_EXERCISE:_ Reproduce the passage of the small arms trade article word for word, starting at "Civil society groups, as" and ending at "under the treaty.".

Small Arms Trade: Disarmament vs. Regulation

Small Arms Trade: Disarmament vs. Regulation

Just more than a week ago at the United Nations saw the close of the Meeting of Governmental Experts on the Implementation of the Program of Action to Prevent, Combat and Eradicate the Illicit Trade in Small Arms and Light Weapons in All Its Aspects -- an elaborate name for an initiative whose progress has been marred by bureaucratic chaos, slow implementation and unequal state capacities. The Program of Action, created in 2001, is a series of recommendations on small arms and light weapons, ranging from destruction of surplus arms to changing national laws to regulate the arms trade.

The initiative responds to a recognized problem. In 2000, then-U.N. Secretary-General Kofi Annan called small arms "the real weapons of mass destruction." But in contrast to the proliferation of chemical and biological weapons, which has spurred a global movement to regulate and control their use and spread, the international trade in small arms and light weapons is unregulated, as well as uneven. While major arms suppliers such as Russia and the United States provide the arms, the major recipients of these weapons are developing nations (.pdf). Small arms and light weapons are also a key enabler of human rights abuses worldwide.

Civil society groups, as well as states affected by the illegal arms trade, have long called for a legally binding mechanism to hold actors in the arms trade accountable. And in December 2009, the U.N. General Assembly voted for a robust arms-trade treaty to be developed. This resulted in the meeting of two Arms Trade Treaty Preparatory Committees, in 2010 and 2011. The parameters of the treaty have yet to be decided upon, resulting in much debate by states over the extent of their obligations under the treaty.

_STUDY MATERIAL:_
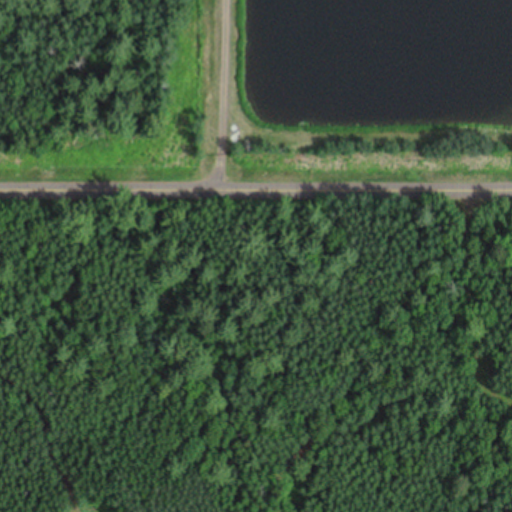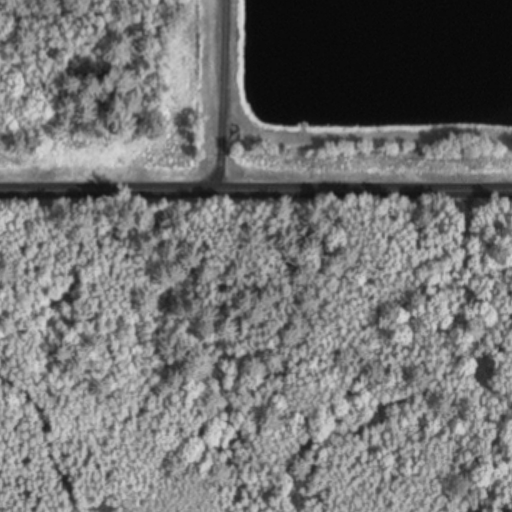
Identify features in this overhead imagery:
road: (255, 193)
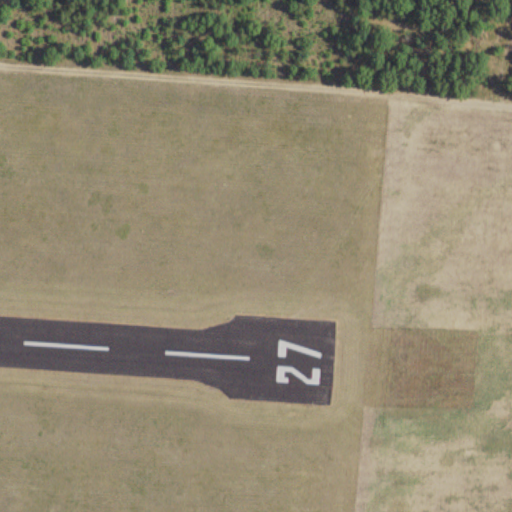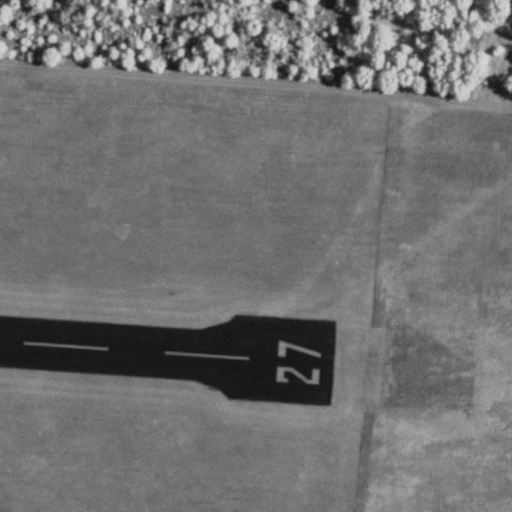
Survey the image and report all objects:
road: (45, 19)
road: (253, 38)
airport: (251, 306)
airport runway: (154, 347)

_COMPLETED EXERCISE:_
Civil society groups, as well as states affected by the illegal arms trade, have long called for a legally binding mechanism to hold actors in the arms trade accountable. And in December 2009, the U.N. General Assembly voted for a robust arms-trade treaty to be developed. This resulted in the meeting of two Arms Trade Treaty Preparatory Committees, in 2010 and 2011. The parameters of the treaty have yet to be decided upon, resulting in much debate by states over the extent of their obligations under the treaty.